SOURCE DATA section start

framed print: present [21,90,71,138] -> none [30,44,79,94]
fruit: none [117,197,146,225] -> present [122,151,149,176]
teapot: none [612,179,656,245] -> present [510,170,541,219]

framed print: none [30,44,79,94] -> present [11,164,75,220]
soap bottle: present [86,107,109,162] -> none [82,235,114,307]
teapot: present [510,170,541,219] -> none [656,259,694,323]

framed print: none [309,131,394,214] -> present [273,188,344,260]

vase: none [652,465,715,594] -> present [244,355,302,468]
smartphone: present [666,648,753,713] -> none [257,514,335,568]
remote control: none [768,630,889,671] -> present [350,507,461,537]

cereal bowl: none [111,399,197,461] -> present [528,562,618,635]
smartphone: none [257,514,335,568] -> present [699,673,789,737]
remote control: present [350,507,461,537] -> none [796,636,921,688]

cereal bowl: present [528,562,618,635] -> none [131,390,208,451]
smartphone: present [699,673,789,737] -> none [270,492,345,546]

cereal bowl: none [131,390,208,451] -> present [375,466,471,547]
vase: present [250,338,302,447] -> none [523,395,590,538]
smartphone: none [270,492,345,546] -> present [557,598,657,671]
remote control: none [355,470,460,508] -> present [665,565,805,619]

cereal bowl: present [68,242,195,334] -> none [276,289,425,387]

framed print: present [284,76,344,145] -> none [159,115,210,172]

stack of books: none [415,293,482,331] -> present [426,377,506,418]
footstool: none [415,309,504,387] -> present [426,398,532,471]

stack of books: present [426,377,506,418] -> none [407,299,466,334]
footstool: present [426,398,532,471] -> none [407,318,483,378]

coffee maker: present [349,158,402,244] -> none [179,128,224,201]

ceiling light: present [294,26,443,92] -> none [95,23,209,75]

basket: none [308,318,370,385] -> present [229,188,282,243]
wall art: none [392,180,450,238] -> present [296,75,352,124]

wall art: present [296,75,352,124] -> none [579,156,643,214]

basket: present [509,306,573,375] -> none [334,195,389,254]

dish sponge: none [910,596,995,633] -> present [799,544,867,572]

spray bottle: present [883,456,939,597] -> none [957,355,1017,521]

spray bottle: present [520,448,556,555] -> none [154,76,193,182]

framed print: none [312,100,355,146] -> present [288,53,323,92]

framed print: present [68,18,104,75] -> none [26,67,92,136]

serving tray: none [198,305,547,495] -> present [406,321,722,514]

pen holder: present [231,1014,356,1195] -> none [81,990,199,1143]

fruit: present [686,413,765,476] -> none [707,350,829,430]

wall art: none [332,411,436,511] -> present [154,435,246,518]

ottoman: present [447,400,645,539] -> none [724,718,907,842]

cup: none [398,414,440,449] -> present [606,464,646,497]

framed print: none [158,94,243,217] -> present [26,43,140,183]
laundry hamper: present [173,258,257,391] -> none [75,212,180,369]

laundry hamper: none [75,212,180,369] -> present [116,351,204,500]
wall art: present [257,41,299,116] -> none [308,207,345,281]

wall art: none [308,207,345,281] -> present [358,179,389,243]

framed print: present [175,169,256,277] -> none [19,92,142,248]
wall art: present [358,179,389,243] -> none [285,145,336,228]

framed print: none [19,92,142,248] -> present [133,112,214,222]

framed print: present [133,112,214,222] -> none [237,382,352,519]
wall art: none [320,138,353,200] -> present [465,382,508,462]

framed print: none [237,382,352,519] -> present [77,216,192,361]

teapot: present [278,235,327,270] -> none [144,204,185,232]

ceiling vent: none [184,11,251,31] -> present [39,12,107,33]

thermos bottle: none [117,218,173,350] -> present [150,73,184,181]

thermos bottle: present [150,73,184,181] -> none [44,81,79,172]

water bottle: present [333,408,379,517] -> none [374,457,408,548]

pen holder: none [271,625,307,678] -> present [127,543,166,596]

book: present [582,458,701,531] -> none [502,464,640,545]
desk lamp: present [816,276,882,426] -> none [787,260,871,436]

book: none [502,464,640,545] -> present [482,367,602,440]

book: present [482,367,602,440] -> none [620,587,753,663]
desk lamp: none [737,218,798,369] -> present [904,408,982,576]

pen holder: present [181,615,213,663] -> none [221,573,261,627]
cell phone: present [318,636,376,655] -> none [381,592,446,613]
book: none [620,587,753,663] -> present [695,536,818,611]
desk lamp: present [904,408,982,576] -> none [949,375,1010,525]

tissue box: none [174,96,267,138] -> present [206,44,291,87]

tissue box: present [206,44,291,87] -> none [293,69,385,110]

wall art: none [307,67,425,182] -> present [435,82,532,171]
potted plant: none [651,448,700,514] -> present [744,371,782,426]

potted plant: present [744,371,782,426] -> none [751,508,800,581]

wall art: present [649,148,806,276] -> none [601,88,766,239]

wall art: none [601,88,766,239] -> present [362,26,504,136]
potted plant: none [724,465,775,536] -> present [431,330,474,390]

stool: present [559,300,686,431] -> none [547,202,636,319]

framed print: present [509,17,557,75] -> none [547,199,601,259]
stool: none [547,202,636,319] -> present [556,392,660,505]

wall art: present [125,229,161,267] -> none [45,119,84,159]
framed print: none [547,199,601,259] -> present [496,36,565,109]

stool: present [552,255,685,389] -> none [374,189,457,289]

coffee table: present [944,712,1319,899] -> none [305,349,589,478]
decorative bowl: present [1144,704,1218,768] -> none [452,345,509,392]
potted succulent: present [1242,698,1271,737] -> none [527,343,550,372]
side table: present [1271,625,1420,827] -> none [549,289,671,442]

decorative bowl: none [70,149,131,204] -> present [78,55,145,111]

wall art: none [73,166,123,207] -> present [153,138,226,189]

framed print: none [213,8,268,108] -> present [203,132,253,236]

SOURCE DATA section end

* PROBLEM TO WORK ON
Faithfully copy every entry, leaving nothing out.

* PROBLEM SOLUTION
framed print: present [21,90,71,138] -> none [30,44,79,94]
fruit: none [117,197,146,225] -> present [122,151,149,176]
teapot: none [612,179,656,245] -> present [510,170,541,219]

framed print: none [30,44,79,94] -> present [11,164,75,220]
soap bottle: present [86,107,109,162] -> none [82,235,114,307]
teapot: present [510,170,541,219] -> none [656,259,694,323]

framed print: none [309,131,394,214] -> present [273,188,344,260]

vase: none [652,465,715,594] -> present [244,355,302,468]
smartphone: present [666,648,753,713] -> none [257,514,335,568]
remote control: none [768,630,889,671] -> present [350,507,461,537]

cereal bowl: none [111,399,197,461] -> present [528,562,618,635]
smartphone: none [257,514,335,568] -> present [699,673,789,737]
remote control: present [350,507,461,537] -> none [796,636,921,688]

cereal bowl: present [528,562,618,635] -> none [131,390,208,451]
smartphone: present [699,673,789,737] -> none [270,492,345,546]

cereal bowl: none [131,390,208,451] -> present [375,466,471,547]
vase: present [250,338,302,447] -> none [523,395,590,538]
smartphone: none [270,492,345,546] -> present [557,598,657,671]
remote control: none [355,470,460,508] -> present [665,565,805,619]

cereal bowl: present [68,242,195,334] -> none [276,289,425,387]

framed print: present [284,76,344,145] -> none [159,115,210,172]

stack of books: none [415,293,482,331] -> present [426,377,506,418]
footstool: none [415,309,504,387] -> present [426,398,532,471]

stack of books: present [426,377,506,418] -> none [407,299,466,334]
footstool: present [426,398,532,471] -> none [407,318,483,378]

coffee maker: present [349,158,402,244] -> none [179,128,224,201]

ceiling light: present [294,26,443,92] -> none [95,23,209,75]

basket: none [308,318,370,385] -> present [229,188,282,243]
wall art: none [392,180,450,238] -> present [296,75,352,124]

wall art: present [296,75,352,124] -> none [579,156,643,214]

basket: present [509,306,573,375] -> none [334,195,389,254]

dish sponge: none [910,596,995,633] -> present [799,544,867,572]

spray bottle: present [883,456,939,597] -> none [957,355,1017,521]

spray bottle: present [520,448,556,555] -> none [154,76,193,182]

framed print: none [312,100,355,146] -> present [288,53,323,92]

framed print: present [68,18,104,75] -> none [26,67,92,136]

serving tray: none [198,305,547,495] -> present [406,321,722,514]

pen holder: present [231,1014,356,1195] -> none [81,990,199,1143]

fruit: present [686,413,765,476] -> none [707,350,829,430]

wall art: none [332,411,436,511] -> present [154,435,246,518]

ottoman: present [447,400,645,539] -> none [724,718,907,842]

cup: none [398,414,440,449] -> present [606,464,646,497]

framed print: none [158,94,243,217] -> present [26,43,140,183]
laundry hamper: present [173,258,257,391] -> none [75,212,180,369]

laundry hamper: none [75,212,180,369] -> present [116,351,204,500]
wall art: present [257,41,299,116] -> none [308,207,345,281]

wall art: none [308,207,345,281] -> present [358,179,389,243]

framed print: present [175,169,256,277] -> none [19,92,142,248]
wall art: present [358,179,389,243] -> none [285,145,336,228]

framed print: none [19,92,142,248] -> present [133,112,214,222]

framed print: present [133,112,214,222] -> none [237,382,352,519]
wall art: none [320,138,353,200] -> present [465,382,508,462]

framed print: none [237,382,352,519] -> present [77,216,192,361]

teapot: present [278,235,327,270] -> none [144,204,185,232]

ceiling vent: none [184,11,251,31] -> present [39,12,107,33]

thermos bottle: none [117,218,173,350] -> present [150,73,184,181]

thermos bottle: present [150,73,184,181] -> none [44,81,79,172]

water bottle: present [333,408,379,517] -> none [374,457,408,548]

pen holder: none [271,625,307,678] -> present [127,543,166,596]

book: present [582,458,701,531] -> none [502,464,640,545]
desk lamp: present [816,276,882,426] -> none [787,260,871,436]

book: none [502,464,640,545] -> present [482,367,602,440]

book: present [482,367,602,440] -> none [620,587,753,663]
desk lamp: none [737,218,798,369] -> present [904,408,982,576]

pen holder: present [181,615,213,663] -> none [221,573,261,627]
cell phone: present [318,636,376,655] -> none [381,592,446,613]
book: none [620,587,753,663] -> present [695,536,818,611]
desk lamp: present [904,408,982,576] -> none [949,375,1010,525]

tissue box: none [174,96,267,138] -> present [206,44,291,87]

tissue box: present [206,44,291,87] -> none [293,69,385,110]

wall art: none [307,67,425,182] -> present [435,82,532,171]
potted plant: none [651,448,700,514] -> present [744,371,782,426]

potted plant: present [744,371,782,426] -> none [751,508,800,581]

wall art: present [649,148,806,276] -> none [601,88,766,239]

wall art: none [601,88,766,239] -> present [362,26,504,136]
potted plant: none [724,465,775,536] -> present [431,330,474,390]

stool: present [559,300,686,431] -> none [547,202,636,319]

framed print: present [509,17,557,75] -> none [547,199,601,259]
stool: none [547,202,636,319] -> present [556,392,660,505]

wall art: present [125,229,161,267] -> none [45,119,84,159]
framed print: none [547,199,601,259] -> present [496,36,565,109]

stool: present [552,255,685,389] -> none [374,189,457,289]

coffee table: present [944,712,1319,899] -> none [305,349,589,478]
decorative bowl: present [1144,704,1218,768] -> none [452,345,509,392]
potted succulent: present [1242,698,1271,737] -> none [527,343,550,372]
side table: present [1271,625,1420,827] -> none [549,289,671,442]

decorative bowl: none [70,149,131,204] -> present [78,55,145,111]

wall art: none [73,166,123,207] -> present [153,138,226,189]

framed print: none [213,8,268,108] -> present [203,132,253,236]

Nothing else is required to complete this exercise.